Today is October 31st, and as demonstrated by the modern western celebration of Halloween (which, by the by, is a fascinating study if you don't already know the history!) all the way to the eastern veneration of spirits and ancestry, each culture has its own practices of superstition. Most people don't still take ancient myths and folklore seriously, but that doesn't stop us from avoiding black cats on Halloween and knocking on wood after a particularly risky statement. In fact, the enjoyment of superstition, myths, lore, and storytelling is key to our fascination with all things eastern and exotic.
So let me tell you the story of the Foo Dogs...

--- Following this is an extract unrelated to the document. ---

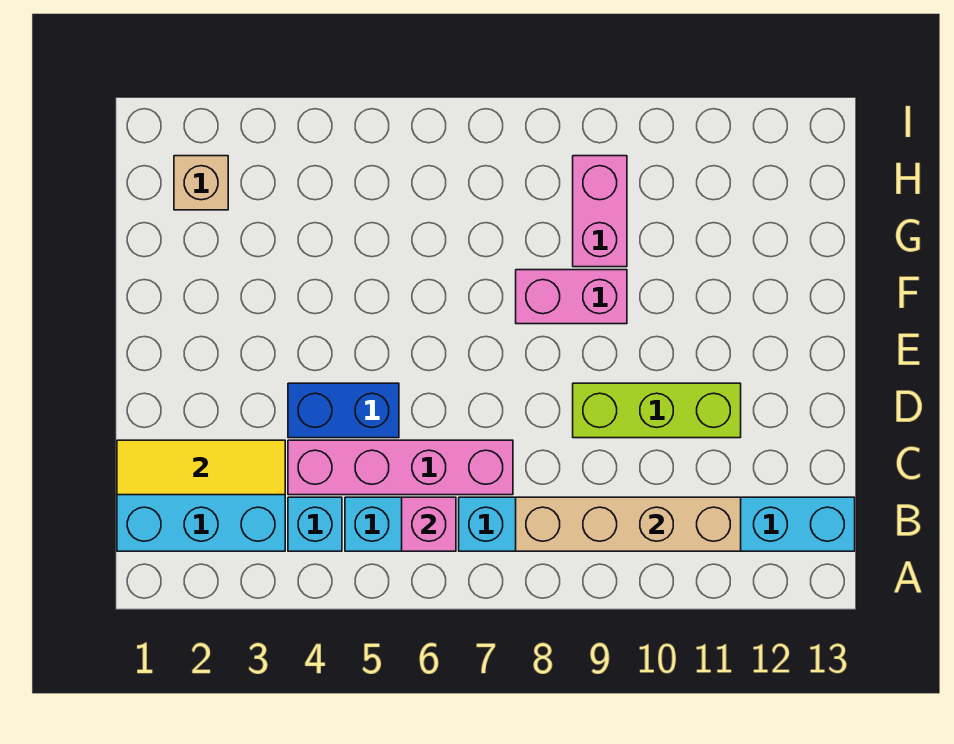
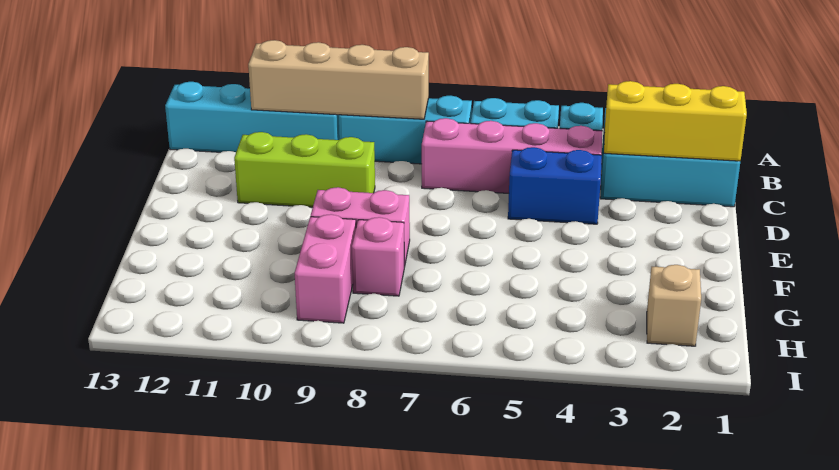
pink 1x1 brick [402,497,456,551] -> pink 1x1 brick moved to [352,217,404,296]
yellow 1x3 tile [117,440,285,495] -> yellow 1x3 brick [604,81,747,161]

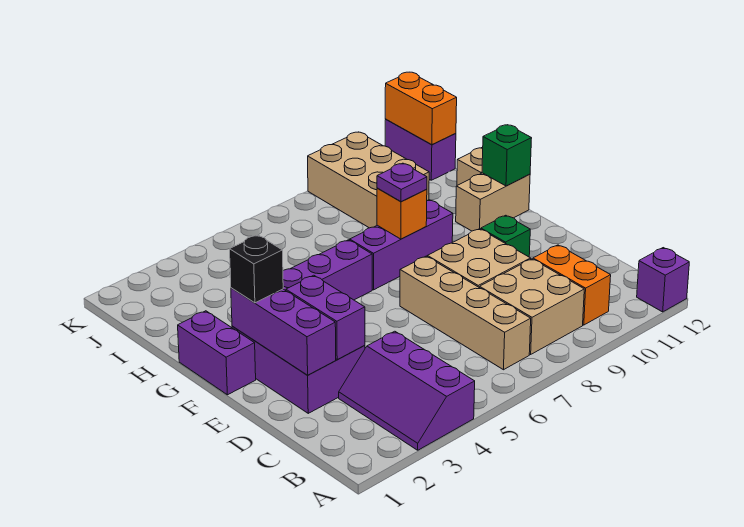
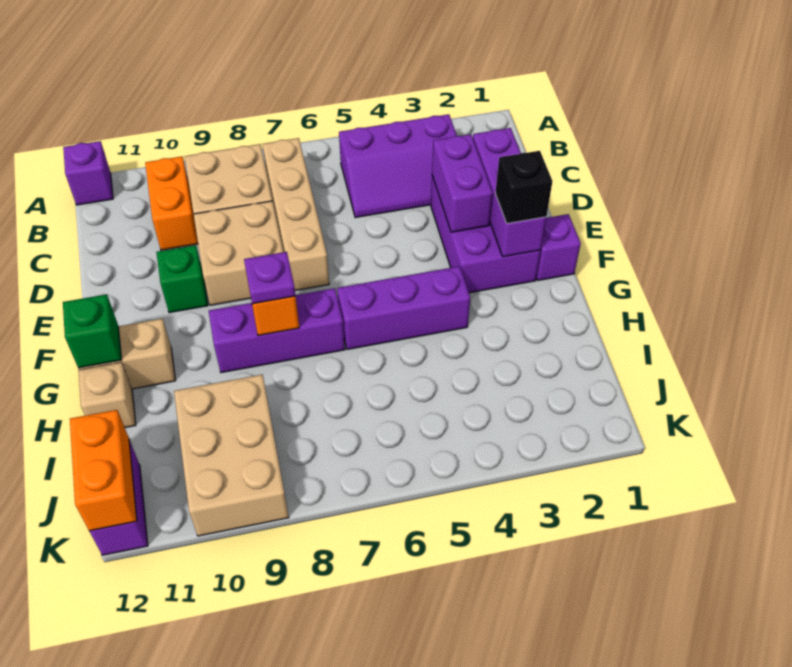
purple 2x3 slope [339,331,475,450] -> purple 2x3 slope turned to [339,114,457,218]
purple 1x2 brick [178,311,256,395] -> purple 1x1 brick [536,214,581,280]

"Foo Dogs" is the corroded western term for fú shi ("prosperity lions") or Chinese Imperial guardian lions. These lions can be seen outside palaces, temples, and the private residences of the very wealthy. Lions are not native to the Orient but were brought from India and the Middle East through the Silk Road trade route. Both presented by diplomats as a tribute to the Han court and introduced into Buddhist teaching by the monk Hulin, the "shi" lion slowly but deeply became intrenched into religious and nationalistic iconography. Hulin taught that the lions are protectors of dharma, a Buddhist belief in the balance and circle of life. This teaching, merged with the animals' innate power and regal bearing, made them perfectly suited as imperial guardians. The lions are always presented in pairs: one male and one female: yin and yang. The male is placed on the left with his paw on the earth, depicting domination. The female on the left is presented with her paw on a cub, representing protection and nurture. The pair was thought to bring blessing and provide protection for the inhabitants of the structure over which they stood watch.
Is it any wonder that with such a rich backstory, Mayme LOVES anything Foo (we could be snobby and say "Fú")? Just look at this shot from her and her son's trip to China last year. She was smitten with the highly stylized, beautiful statues! Is it any wonder that she incorporates foo dogs into her decor scheme whenever possible?